== Source material ==
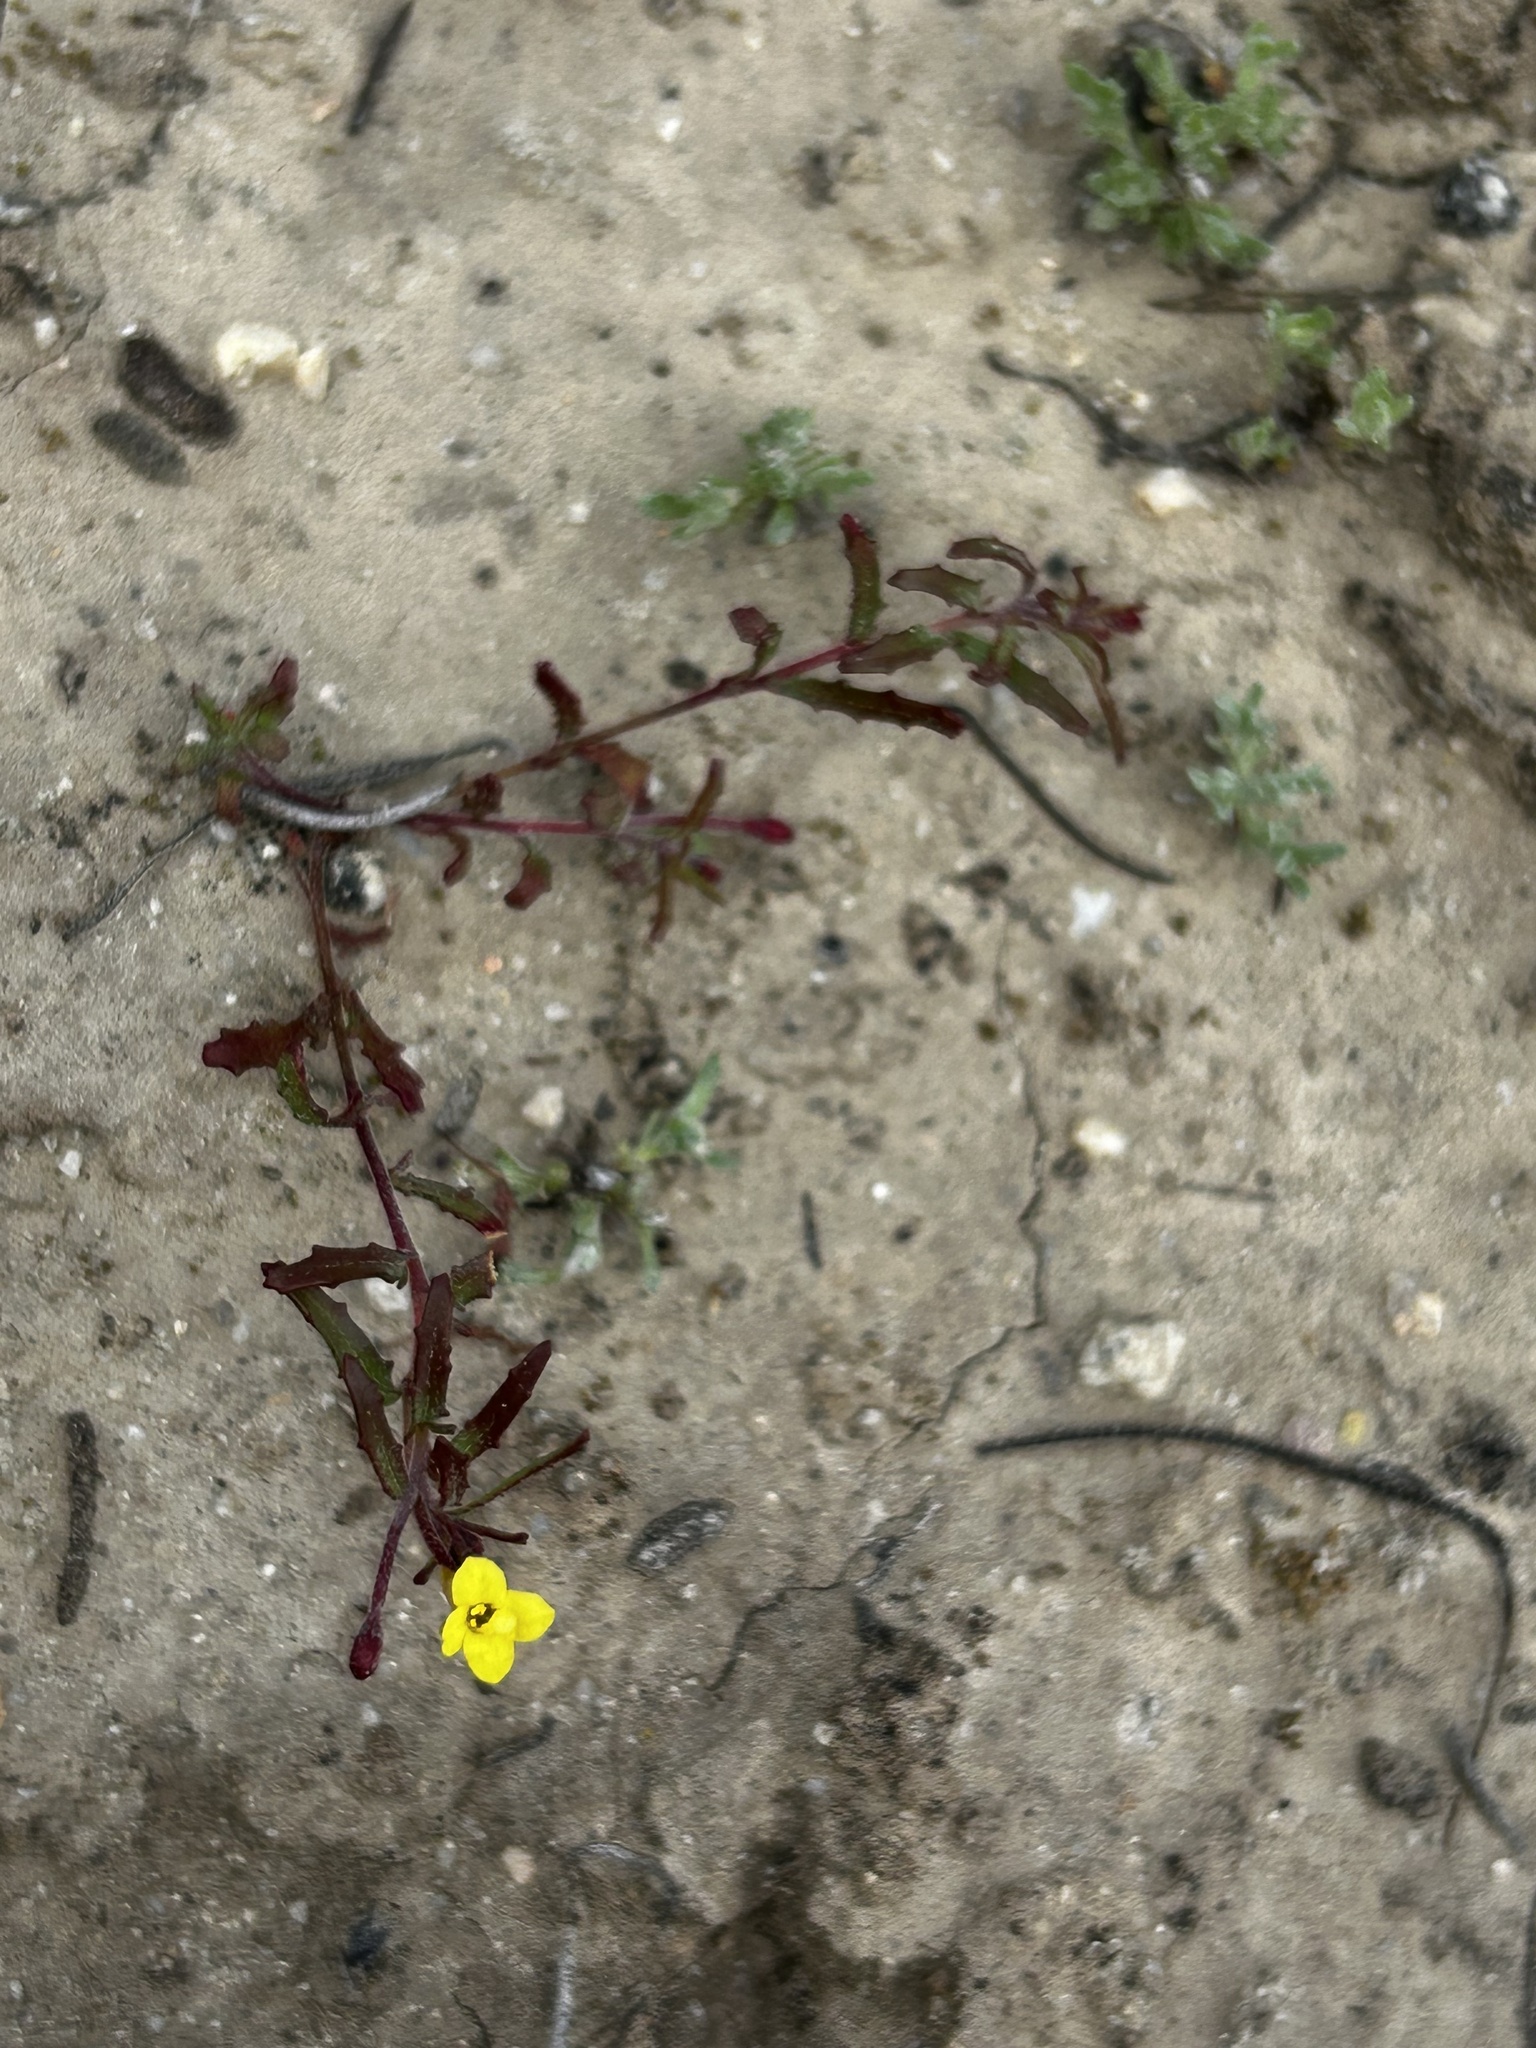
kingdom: Plantae
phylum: Tracheophyta
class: Magnoliopsida
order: Myrtales
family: Onagraceae
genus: Camissonia
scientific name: Camissonia contorta
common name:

== Set problem ==
Print every line of the material above word for word, leaving out any pictures.

== Written solution ==
kingdom: Plantae
phylum: Tracheophyta
class: Magnoliopsida
order: Myrtales
family: Onagraceae
genus: Camissonia
scientific name: Camissonia contorta
common name:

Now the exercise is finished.